Showing posts with label motherhood. Show all posts
Showing posts with label motherhood. Show all posts

Tuesday, April 21, 2015

Weaning time?

Yesterday, while I was dressing up Alon for sleep time, he declared. "Di na ako magdede kasi malaki na ako." I was actually thinking he was trying to impress his new pretty (temp) yaya. Haha! When we got to bed, I reminded him of what he said. He confirmed that he would not be nursing since he was a big boy already. How proud I was! Except he woke up several times in the middle of the night, semi-conscious, asking to nurse. I refused, reminding him of what he said.

Today, he declared it again. And yes, we did not nurse to sleep. Hopefully, there will br less waking up tonight so he won't be begging to nurse.

That Baby Blues cartoon is true indeed. Bittersweet. I feel so relieved that he is almost ready to wean. To be honest, I'm a bit tired of nursing Alon but it's just less stressful to let him nurse than battle him every night. Besides, it helps with my milk supply for Alab. But in a way, I am wistful of the past two years and almost ten months of nourishing my son.

Let's see if this is finally it for Alon. I hope for Alab, I achieve two years too. At least, this Sunday, we will be reaching his half-year milestone. I will be a quarter of the way of my goal. Yey!

Thursday, October 23, 2014

Wean-Sary

Dear Alon,

It has been a month since you last nursed!

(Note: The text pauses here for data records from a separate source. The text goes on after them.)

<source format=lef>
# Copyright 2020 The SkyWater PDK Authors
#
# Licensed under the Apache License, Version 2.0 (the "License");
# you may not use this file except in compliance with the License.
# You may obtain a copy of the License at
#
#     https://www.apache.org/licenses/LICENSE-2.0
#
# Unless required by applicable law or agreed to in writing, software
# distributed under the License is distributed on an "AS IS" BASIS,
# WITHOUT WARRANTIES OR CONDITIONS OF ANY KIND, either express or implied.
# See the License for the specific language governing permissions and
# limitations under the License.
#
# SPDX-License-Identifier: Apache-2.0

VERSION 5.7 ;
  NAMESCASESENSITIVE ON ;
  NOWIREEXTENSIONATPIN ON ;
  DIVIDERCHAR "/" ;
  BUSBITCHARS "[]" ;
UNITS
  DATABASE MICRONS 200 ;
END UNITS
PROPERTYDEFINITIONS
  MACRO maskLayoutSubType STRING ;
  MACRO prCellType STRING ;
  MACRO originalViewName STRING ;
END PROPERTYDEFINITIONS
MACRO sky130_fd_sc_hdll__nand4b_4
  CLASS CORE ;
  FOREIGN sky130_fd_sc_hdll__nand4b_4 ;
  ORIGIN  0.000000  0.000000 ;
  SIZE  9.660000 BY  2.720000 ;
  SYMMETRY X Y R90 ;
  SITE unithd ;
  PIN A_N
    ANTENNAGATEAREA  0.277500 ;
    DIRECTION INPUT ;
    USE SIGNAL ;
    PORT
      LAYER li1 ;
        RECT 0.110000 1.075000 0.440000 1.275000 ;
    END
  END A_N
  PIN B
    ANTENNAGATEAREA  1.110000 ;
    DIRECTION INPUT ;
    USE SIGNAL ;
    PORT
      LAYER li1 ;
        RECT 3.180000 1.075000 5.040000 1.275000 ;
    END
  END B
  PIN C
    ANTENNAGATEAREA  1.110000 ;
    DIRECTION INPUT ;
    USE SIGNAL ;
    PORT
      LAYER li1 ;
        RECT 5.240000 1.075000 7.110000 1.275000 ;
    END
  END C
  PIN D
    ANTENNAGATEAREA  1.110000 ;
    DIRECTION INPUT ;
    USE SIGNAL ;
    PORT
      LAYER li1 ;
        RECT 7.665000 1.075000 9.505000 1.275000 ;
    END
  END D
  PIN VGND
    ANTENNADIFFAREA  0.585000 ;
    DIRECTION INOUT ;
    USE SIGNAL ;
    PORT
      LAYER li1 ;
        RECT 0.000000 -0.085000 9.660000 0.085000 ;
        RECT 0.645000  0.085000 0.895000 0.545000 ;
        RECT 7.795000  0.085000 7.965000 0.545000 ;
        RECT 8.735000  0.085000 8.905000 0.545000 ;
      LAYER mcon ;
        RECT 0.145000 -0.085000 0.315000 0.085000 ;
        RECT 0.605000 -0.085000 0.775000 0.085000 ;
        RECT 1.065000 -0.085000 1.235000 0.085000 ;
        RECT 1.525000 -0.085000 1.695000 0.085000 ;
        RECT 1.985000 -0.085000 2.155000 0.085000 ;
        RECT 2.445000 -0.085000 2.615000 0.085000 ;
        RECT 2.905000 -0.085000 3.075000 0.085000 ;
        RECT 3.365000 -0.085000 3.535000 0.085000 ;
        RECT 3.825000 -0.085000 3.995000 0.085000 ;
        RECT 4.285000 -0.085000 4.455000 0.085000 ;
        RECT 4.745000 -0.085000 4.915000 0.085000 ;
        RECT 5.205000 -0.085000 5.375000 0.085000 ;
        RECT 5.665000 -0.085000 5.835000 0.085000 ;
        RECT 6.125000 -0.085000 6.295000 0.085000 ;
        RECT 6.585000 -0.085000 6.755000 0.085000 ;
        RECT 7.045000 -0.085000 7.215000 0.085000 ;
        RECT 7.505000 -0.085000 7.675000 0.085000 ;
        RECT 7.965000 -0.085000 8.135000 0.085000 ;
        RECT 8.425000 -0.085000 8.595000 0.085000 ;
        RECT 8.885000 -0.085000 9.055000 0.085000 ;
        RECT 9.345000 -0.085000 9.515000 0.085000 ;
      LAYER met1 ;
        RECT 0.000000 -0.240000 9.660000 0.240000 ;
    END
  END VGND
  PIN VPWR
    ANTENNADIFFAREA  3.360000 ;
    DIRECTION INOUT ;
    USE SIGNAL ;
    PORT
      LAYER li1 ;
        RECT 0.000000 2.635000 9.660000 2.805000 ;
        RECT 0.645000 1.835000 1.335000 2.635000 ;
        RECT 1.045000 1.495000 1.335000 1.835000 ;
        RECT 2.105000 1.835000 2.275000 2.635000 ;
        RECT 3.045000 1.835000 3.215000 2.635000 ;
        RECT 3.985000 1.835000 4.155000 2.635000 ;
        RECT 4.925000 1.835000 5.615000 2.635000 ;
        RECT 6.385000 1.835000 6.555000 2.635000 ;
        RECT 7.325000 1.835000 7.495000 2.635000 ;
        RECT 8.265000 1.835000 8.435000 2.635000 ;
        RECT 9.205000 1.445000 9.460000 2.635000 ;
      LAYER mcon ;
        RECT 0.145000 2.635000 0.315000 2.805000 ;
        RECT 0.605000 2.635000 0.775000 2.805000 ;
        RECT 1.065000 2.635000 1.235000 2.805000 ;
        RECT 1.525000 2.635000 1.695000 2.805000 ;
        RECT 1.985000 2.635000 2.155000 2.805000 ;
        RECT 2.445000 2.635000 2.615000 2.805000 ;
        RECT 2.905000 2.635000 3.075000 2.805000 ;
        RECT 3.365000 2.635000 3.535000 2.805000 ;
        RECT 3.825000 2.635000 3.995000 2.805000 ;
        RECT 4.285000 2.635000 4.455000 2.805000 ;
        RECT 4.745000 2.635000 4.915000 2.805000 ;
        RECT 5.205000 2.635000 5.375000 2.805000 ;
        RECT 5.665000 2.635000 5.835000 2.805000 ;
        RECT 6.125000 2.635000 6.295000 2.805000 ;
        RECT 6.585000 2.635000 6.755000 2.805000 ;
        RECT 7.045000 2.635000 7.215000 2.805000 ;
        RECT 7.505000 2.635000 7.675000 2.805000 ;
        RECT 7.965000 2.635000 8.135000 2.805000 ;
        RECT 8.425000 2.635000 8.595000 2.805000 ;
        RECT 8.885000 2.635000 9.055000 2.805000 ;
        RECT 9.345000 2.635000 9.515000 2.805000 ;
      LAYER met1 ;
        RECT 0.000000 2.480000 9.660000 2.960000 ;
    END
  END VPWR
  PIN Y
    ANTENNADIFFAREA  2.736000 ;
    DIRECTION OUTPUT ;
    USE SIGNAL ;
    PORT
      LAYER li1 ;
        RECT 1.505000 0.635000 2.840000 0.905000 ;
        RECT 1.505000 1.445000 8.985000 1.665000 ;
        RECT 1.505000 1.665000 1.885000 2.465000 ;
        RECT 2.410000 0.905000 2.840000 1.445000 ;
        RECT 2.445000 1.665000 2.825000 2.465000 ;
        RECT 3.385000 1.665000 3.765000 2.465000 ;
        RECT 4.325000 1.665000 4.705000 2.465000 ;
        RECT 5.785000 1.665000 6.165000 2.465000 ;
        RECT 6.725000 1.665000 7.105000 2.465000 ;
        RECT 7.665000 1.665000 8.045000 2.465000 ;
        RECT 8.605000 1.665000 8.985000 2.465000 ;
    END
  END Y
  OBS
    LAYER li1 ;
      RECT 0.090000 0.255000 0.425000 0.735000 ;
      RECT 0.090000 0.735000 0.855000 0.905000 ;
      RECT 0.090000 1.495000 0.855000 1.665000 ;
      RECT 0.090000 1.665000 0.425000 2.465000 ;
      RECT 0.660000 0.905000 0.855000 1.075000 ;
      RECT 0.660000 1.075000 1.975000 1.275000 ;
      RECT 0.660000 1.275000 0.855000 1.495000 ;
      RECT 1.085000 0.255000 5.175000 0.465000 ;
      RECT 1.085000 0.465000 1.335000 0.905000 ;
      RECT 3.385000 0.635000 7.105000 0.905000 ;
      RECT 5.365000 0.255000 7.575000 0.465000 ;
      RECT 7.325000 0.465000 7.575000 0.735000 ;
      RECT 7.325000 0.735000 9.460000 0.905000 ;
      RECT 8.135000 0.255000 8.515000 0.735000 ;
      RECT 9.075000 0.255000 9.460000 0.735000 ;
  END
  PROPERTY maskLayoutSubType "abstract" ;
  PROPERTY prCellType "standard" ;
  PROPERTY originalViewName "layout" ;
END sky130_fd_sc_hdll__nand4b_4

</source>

I have a letter in the making but I've not fully put it together yet. I just want to commemorate this day. :)

I'm actually not sure if, once baby brother is born, you will want to nurse again. I'm hoping you decided you are big enough and have no need for it. But my weak mother's heart would probably be not able to turn you down should you want to. Given certain conditions we have discussed.

Whatever happens then, just know that I am very proud of you. I know it was not easy for you and probably still not easy on you. But you took it well and handled a "denial of want" more maturely than most adults. ;)

I love you, Kuya Alon.

Nanay

Wednesday, August 13, 2014

Apparently not

Tuesday, August 5, 2014

End of my first breastfeeding journey?

It's breastfeeding week/month and it is somewhat ironic that this might also the end of breastfeeding Alon.  See, I'm away for five nights.  As he is already two years old and we have another one coming soon, I decided not to bring a pump so this might mean no more milk production when I return.

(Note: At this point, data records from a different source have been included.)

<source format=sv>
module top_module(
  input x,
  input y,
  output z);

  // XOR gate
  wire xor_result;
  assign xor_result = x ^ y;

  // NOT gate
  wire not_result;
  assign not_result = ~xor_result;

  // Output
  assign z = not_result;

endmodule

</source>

The feeling is bittersweet.  I enjoyed nursing my son all throughout and if we weren't having another soon, I'm really not that much in a hurry to stop if he decides he still wants to nurse (some kids decide to wean themselves).  I could see the benefits of breastfeeding as he is less prone to getting sick compared to his playmates, his skin is baby smooth, he is lean but full of energy.  On the practical side of things, we saved from not needing to buy formula for two years.  Now that he is drinking fresh milk, our expenditures for his milk consumption is only a quarter of what it would cost if he drank formula.

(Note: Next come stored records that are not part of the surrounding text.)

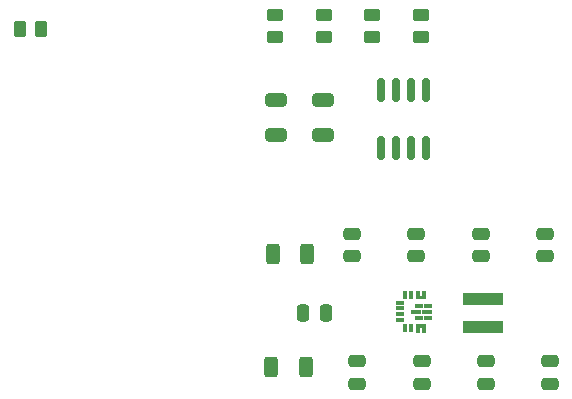
<source format=gbr>
%TF.GenerationSoftware,KiCad,Pcbnew,7.0.9*%
%TF.CreationDate,2024-04-08T18:15:02-04:00*%
%TF.ProjectId,WIRED-pH-EZO-Carrier-revA1,57495245-442d-4704-982d-455a4f2d4361,revA1*%
%TF.SameCoordinates,Original*%
%TF.FileFunction,Paste,Top*%
%TF.FilePolarity,Positive*%
%FSLAX46Y46*%
G04 Gerber Fmt 4.6, Leading zero omitted, Abs format (unit mm)*
G04 Created by KiCad (PCBNEW 7.0.9) date 2024-04-08 18:15:02*
%MOMM*%
%LPD*%
G01*
G04 APERTURE LIST*
G04 Aperture macros list*
%AMRoundRect*
0 Rectangle with rounded corners*
0 $1 Rounding radius*
0 $2 $3 $4 $5 $6 $7 $8 $9 X,Y pos of 4 corners*
0 Add a 4 corners polygon primitive as box body*
4,1,4,$2,$3,$4,$5,$6,$7,$8,$9,$2,$3,0*
0 Add four circle primitives for the rounded corners*
1,1,$1+$1,$2,$3*
1,1,$1+$1,$4,$5*
1,1,$1+$1,$6,$7*
1,1,$1+$1,$8,$9*
0 Add four rect primitives between the rounded corners*
20,1,$1+$1,$2,$3,$4,$5,0*
20,1,$1+$1,$4,$5,$6,$7,0*
20,1,$1+$1,$6,$7,$8,$9,0*
20,1,$1+$1,$8,$9,$2,$3,0*%
G04 Aperture macros list end*
%ADD10C,0.010000*%
%ADD11RoundRect,0.250000X0.250000X0.475000X-0.250000X0.475000X-0.250000X-0.475000X0.250000X-0.475000X0*%
%ADD12RoundRect,0.250000X-0.475000X0.250000X-0.475000X-0.250000X0.475000X-0.250000X0.475000X0.250000X0*%
%ADD13RoundRect,0.250000X0.475000X-0.250000X0.475000X0.250000X-0.475000X0.250000X-0.475000X-0.250000X0*%
%ADD14RoundRect,0.250000X-0.450000X0.262500X-0.450000X-0.262500X0.450000X-0.262500X0.450000X0.262500X0*%
%ADD15RoundRect,0.250000X-0.650000X0.325000X-0.650000X-0.325000X0.650000X-0.325000X0.650000X0.325000X0*%
%ADD16R,3.400000X0.980000*%
%ADD17RoundRect,0.250000X-0.262500X-0.450000X0.262500X-0.450000X0.262500X0.450000X-0.262500X0.450000X0*%
%ADD18RoundRect,0.250000X-0.312500X-0.625000X0.312500X-0.625000X0.312500X0.625000X-0.312500X0.625000X0*%
%ADD19RoundRect,0.250000X0.312500X0.625000X-0.312500X0.625000X-0.312500X-0.625000X0.312500X-0.625000X0*%
%ADD20RoundRect,0.150000X-0.150000X0.825000X-0.150000X-0.825000X0.150000X-0.825000X0.150000X0.825000X0*%
%ADD21RoundRect,0.002500X-0.297500X-0.122500X0.297500X-0.122500X0.297500X0.122500X-0.297500X0.122500X0*%
%ADD22RoundRect,0.002500X-0.122500X-0.297500X0.122500X-0.297500X0.122500X0.297500X-0.122500X0.297500X0*%
G04 APERTURE END LIST*
%TO.C,U1*%
D10*
X144734500Y-96924500D02*
X144014500Y-96924500D01*
X144014500Y-96674500D01*
X144734500Y-96674500D01*
X144734500Y-96924500D01*
G36*
X144734500Y-96924500D02*
G01*
X144014500Y-96924500D01*
X144014500Y-96674500D01*
X144734500Y-96674500D01*
X144734500Y-96924500D01*
G37*
X144910000Y-96424500D02*
X144335000Y-96424500D01*
X144335000Y-96174500D01*
X144910000Y-96174500D01*
X144910000Y-96424500D01*
G36*
X144910000Y-96424500D02*
G01*
X144335000Y-96424500D01*
X144335000Y-96174500D01*
X144910000Y-96174500D01*
X144910000Y-96424500D01*
G37*
X144910000Y-97424500D02*
X144335000Y-97424500D01*
X144335000Y-97174500D01*
X144910000Y-97174500D01*
X144910000Y-97424500D01*
G36*
X144910000Y-97424500D02*
G01*
X144335000Y-97424500D01*
X144335000Y-97174500D01*
X144910000Y-97174500D01*
X144910000Y-97424500D01*
G37*
X145654500Y-96924500D02*
X144934500Y-96924500D01*
X144934500Y-96674500D01*
X145654500Y-96674500D01*
X145654500Y-96924500D01*
G36*
X145654500Y-96924500D02*
G01*
X144934500Y-96924500D01*
X144934500Y-96674500D01*
X145654500Y-96674500D01*
X145654500Y-96924500D01*
G37*
X145685000Y-96424500D02*
X145110000Y-96424500D01*
X145110000Y-96174500D01*
X145685000Y-96174500D01*
X145685000Y-96424500D01*
G36*
X145685000Y-96424500D02*
G01*
X145110000Y-96424500D01*
X145110000Y-96174500D01*
X145685000Y-96174500D01*
X145685000Y-96424500D01*
G37*
X145685000Y-97424500D02*
X145110000Y-97424500D01*
X145110000Y-97174500D01*
X145685000Y-97174500D01*
X145685000Y-97424500D01*
G36*
X145685000Y-97424500D02*
G01*
X145110000Y-97424500D01*
X145110000Y-97174500D01*
X145685000Y-97174500D01*
X145685000Y-97424500D01*
G37*
X145134500Y-98499500D02*
X144884500Y-98499500D01*
X144884500Y-98149500D01*
X144634500Y-98149500D01*
X144634500Y-98499500D01*
X144384500Y-98499500D01*
X144384500Y-97899500D01*
X145134500Y-97899500D01*
X145134500Y-98499500D01*
G36*
X145134500Y-98499500D02*
G01*
X144884500Y-98499500D01*
X144884500Y-98149500D01*
X144634500Y-98149500D01*
X144634500Y-98499500D01*
X144384500Y-98499500D01*
X144384500Y-97899500D01*
X145134500Y-97899500D01*
X145134500Y-98499500D01*
G37*
X144634500Y-95449500D02*
X144884500Y-95449500D01*
X144884500Y-95099500D01*
X145134500Y-95099500D01*
X145134500Y-95699500D01*
X144384500Y-95699500D01*
X144384500Y-95099500D01*
X144634500Y-95099500D01*
X144634500Y-95449500D01*
G36*
X144634500Y-95449500D02*
G01*
X144884500Y-95449500D01*
X144884500Y-95099500D01*
X145134500Y-95099500D01*
X145134500Y-95699500D01*
X144384500Y-95699500D01*
X144384500Y-95099500D01*
X144634500Y-95099500D01*
X144634500Y-95449500D01*
G37*
%TD*%
D11*
%TO.C,C6*%
X136742000Y-96909500D03*
X134842000Y-96909500D03*
%TD*%
D12*
%TO.C,C8*%
X150332700Y-101007000D03*
X150332700Y-102907000D03*
%TD*%
D13*
%TO.C,C2*%
X144433500Y-92139500D03*
X144433500Y-90239500D03*
%TD*%
%TO.C,C3*%
X149876000Y-92139500D03*
X149876000Y-90239500D03*
%TD*%
D14*
%TO.C,R4*%
X140716000Y-71731500D03*
X140716000Y-73556500D03*
%TD*%
%TO.C,R3*%
X144851300Y-71731500D03*
X144851300Y-73556500D03*
%TD*%
D12*
%TO.C,C7*%
X144889300Y-101007000D03*
X144889300Y-102907000D03*
%TD*%
D15*
%TO.C,C11*%
X132577300Y-78913000D03*
X132577300Y-81863000D03*
%TD*%
D16*
%TO.C,L1*%
X150114000Y-95758000D03*
X150114000Y-98128000D03*
%TD*%
D14*
%TO.C,R5*%
X136580700Y-71731500D03*
X136580700Y-73556500D03*
%TD*%
D13*
%TO.C,C1*%
X138991100Y-92139500D03*
X138991100Y-90239500D03*
%TD*%
D17*
%TO.C,R7*%
X110847500Y-72898000D03*
X112672500Y-72898000D03*
%TD*%
D15*
%TO.C,C10*%
X136509300Y-78913000D03*
X136509300Y-81863000D03*
%TD*%
D14*
%TO.C,R6*%
X132445300Y-71731500D03*
X132445300Y-73556500D03*
%TD*%
D18*
%TO.C,R2*%
X132141500Y-101537500D03*
X135066500Y-101537500D03*
%TD*%
D19*
%TO.C,R1*%
X135190900Y-91951500D03*
X132265900Y-91951500D03*
%TD*%
D12*
%TO.C,C9*%
X155776000Y-101007000D03*
X155776000Y-102907000D03*
%TD*%
D13*
%TO.C,C4*%
X155318400Y-92139500D03*
X155318400Y-90239500D03*
%TD*%
D20*
%TO.C,U3*%
X145272300Y-78043000D03*
X144002300Y-78043000D03*
X142732300Y-78043000D03*
X141462300Y-78043000D03*
X141462300Y-82993000D03*
X142732300Y-82993000D03*
X144002300Y-82993000D03*
X145272300Y-82993000D03*
%TD*%
D12*
%TO.C,C5*%
X139446000Y-101007000D03*
X139446000Y-102907000D03*
%TD*%
D21*
%TO.C,U1*%
X143084500Y-96049500D03*
X143084500Y-96549500D03*
X143084500Y-97049500D03*
X143084500Y-97549500D03*
D22*
X143509500Y-98199500D03*
X144009500Y-98199500D03*
X144009500Y-95399500D03*
X143509500Y-95399500D03*
%TD*%
M02*

</source>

As a working mom who occasionally travels for long periods (nine days was the longest), it did not come cheap either.  I bought lactation cookies to ensure my milk supply, breastmilk bags to store my milk, ice gel packs and fridge-to-go bags to keep the milk cool while in transit.  I lugged around a two kilo pump in addition to other stuff I had to bring with me.  That was a strain on my back.  Airport security always made me nervous due to the carrying of liquid policies.  There was a time I carried SEVEN KILOS of breastmilk from Geneva, Switzerland!

Alon was more than 18 months when he finally decided to drink fresh milk.  It was such a relief! I stopped pumping at work after that.  I only pumped when I was traveling to keep the milk supply going.  He only nursed at night time or during the day time if we are together.  After we got back from Ireland, I gradually weaned him by limiting his nursing before going to sleep and waking up.  No more in the middle of the night nursing.  Before I left, we were down to sleep time nursing.

It was a challenge though (and might still be when I return).  Sometimes I'd ask him to stop in the middle of nursing if I feel something in my belly (possibly contractions).  He'd cry and say, "last na. konti na lang. please." with sleepy pleading eyes. I'd have to explain that it's hurting Nanay and would have to hug and comfort him until he sleeps.  I'm certain that it's more of a ritual than a need but sometimes it is hard for a parent to deny a totally reasonable request from your child.

I'm not sure how things will play out when I get back home.  I'm hoping he will just be cavalier about it or has totally forgotten that he usually nurses to sleep.  If it is truly the end, I would feel a bit of relief but I'd also feel a bit of nostalgia.  It would be an end of an era... but one that is bound to begin again in three months.

Breastfeeding is not easy.  It takes a lot of work and a lot of commitment.  It can be painful (I don't remember it being so for me...) and it can be stressful (catching up with the amount of milk your child consumes during the day while you are away) and time-consuming.  I would therefore say that it is one of my greatest achievements as a woman and as a mother.

It has been a wonderful, personal journey with Alon.  I will to do the same with our Little Wiggler.